The later modernist and contemporary periods are represented by a number of photographic and painterly works, but the most interesting pieces belong to the past half-century, beginning with an optical piece by Peter Sedgley from 1970, and ending with a film work by Tacita Dean which alternates images of the inside of a lighthouse, with an ocean view just visible beyond, and the slow setting of the sun over the ocean. Through all of this the artifice is emphasised by the sound and light of the projector that shows the film on a loop.
Two of the most impressive works in this final section are by Olafur Eliasson and James Turrell. Turrell’s is a room filled with low but intense blue light, undifferentiated but for an oblong panel on the far wall. The environment almost abolishes the sense of space and therefore of time. The visitor floats in a completely neutral environment stripped of any of the references that orient our sense of self.
If Turrell’s work dissolves the world of the self by a kind of sensory deprivation, Eliasson’s dwarfs the individual – as he did some years ago in his solar installation at Tate Modern – in the contemplation of cosmic phenomena. A darkened space is dominated by a vast and slowly moving sphere, made of a translucent material and illuminated by a spotlight so that its form is projected on to the wall behind.
The spherical body naturally makes us think of a moon or star, and it turns out that its form is based on the structure of a particle of stardust.

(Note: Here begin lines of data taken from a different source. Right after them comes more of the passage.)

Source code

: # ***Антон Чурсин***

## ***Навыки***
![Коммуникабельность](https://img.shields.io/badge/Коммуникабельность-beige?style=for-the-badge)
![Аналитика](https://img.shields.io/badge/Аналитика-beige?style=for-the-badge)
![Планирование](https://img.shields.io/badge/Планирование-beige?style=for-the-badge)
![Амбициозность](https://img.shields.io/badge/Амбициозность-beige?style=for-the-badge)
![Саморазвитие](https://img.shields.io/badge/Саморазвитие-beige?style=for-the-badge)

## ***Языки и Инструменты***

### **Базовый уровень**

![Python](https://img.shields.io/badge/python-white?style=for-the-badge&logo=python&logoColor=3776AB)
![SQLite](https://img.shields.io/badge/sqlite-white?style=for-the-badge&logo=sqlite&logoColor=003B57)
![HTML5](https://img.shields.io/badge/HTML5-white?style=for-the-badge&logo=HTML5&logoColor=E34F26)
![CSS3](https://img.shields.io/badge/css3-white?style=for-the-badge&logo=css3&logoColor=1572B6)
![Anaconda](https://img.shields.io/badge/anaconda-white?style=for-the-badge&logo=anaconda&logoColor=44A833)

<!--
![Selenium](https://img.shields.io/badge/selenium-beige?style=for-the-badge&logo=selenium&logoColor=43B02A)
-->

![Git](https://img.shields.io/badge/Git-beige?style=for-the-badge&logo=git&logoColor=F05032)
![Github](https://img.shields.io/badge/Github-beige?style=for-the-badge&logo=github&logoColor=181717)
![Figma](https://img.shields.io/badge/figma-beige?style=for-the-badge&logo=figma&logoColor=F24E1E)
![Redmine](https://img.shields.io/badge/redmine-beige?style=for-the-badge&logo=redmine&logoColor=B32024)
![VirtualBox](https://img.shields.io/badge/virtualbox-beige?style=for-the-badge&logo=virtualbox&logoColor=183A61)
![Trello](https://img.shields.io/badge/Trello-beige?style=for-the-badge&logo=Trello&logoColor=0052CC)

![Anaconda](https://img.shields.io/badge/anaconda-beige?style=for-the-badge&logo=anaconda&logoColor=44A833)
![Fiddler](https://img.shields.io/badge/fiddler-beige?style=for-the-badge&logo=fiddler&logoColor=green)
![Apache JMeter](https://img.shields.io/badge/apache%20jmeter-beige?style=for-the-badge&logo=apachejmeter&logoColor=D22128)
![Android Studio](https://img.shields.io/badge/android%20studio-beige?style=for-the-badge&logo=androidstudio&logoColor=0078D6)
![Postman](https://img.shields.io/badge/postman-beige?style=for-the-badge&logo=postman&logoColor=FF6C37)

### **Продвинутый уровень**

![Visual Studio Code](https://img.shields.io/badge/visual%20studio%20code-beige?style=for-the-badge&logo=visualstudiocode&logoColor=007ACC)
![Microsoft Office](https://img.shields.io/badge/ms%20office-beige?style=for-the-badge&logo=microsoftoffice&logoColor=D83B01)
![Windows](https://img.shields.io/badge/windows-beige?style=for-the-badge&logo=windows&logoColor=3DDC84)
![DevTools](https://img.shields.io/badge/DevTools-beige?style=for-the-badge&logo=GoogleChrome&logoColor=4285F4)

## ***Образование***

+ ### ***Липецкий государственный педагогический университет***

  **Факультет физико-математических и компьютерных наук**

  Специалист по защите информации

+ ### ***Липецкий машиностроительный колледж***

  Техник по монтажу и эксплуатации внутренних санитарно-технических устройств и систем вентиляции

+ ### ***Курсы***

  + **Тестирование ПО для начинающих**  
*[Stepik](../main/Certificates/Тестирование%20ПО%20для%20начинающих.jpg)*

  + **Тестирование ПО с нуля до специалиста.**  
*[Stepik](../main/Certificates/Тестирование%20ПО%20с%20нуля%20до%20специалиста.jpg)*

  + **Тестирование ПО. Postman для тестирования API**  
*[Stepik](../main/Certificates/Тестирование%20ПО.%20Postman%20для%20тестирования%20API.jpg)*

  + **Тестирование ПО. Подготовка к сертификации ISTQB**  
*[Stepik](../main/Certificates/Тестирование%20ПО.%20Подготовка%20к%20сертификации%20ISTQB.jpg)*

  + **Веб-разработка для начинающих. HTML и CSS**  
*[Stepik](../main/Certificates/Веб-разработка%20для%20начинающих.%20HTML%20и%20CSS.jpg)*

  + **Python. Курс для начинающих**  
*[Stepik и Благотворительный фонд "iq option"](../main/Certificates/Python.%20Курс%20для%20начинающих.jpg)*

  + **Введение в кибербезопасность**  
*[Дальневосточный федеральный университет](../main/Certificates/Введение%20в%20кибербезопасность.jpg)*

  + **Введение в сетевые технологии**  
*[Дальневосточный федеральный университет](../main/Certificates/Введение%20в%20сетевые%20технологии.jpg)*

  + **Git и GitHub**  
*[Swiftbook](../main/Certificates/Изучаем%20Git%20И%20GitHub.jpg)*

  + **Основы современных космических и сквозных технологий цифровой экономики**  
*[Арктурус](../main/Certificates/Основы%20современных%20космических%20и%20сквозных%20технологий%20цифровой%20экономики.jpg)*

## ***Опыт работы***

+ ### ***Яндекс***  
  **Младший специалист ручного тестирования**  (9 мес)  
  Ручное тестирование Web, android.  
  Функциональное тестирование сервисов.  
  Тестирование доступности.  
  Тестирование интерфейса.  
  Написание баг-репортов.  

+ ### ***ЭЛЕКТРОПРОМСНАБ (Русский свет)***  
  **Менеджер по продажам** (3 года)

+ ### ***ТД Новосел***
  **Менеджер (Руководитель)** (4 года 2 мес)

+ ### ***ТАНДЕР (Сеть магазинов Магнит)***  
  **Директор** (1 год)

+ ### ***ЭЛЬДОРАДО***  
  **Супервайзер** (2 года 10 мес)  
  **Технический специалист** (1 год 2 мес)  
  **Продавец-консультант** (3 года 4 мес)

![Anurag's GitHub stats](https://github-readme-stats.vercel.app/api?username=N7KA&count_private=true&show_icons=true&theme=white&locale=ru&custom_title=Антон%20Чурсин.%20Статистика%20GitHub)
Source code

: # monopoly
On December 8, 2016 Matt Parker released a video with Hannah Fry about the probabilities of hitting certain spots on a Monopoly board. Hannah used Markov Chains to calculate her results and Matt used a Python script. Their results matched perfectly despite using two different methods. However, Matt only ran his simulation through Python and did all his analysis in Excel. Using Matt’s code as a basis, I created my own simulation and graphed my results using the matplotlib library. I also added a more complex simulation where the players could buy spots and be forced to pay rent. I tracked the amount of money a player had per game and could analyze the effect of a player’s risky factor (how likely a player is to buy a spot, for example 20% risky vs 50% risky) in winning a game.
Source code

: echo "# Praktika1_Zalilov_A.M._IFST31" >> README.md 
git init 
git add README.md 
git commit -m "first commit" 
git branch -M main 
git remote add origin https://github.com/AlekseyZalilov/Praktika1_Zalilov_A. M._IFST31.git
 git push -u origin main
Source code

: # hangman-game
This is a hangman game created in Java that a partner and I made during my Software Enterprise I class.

The facets of the sphere are reflective as well as translucent, so that patches of light are reflected over the walls and floor of the room in a slowly changing pattern, animating the space and involving the viewer in a way that a static object could not.
Both of these works evoke a kind of wonder and suggest, in different ways, dimensions of awareness beyond the egoistic, busy and trivial world of our everyday preoccupations. They are also, however, typical of many contemporary installations in being conceived as so-called immersive experiences that place the visitor in an essentially passive position. The paintings in the earlier part of the exhibition demand a much more active engagement if the viewer is to enter into them and truly see them – a different kind of energy and attention which seems increasingly foreign to audiences trained in passive immersion.
Light: Works from the Tate’s Collection, ACMI, Melbourne to November 13.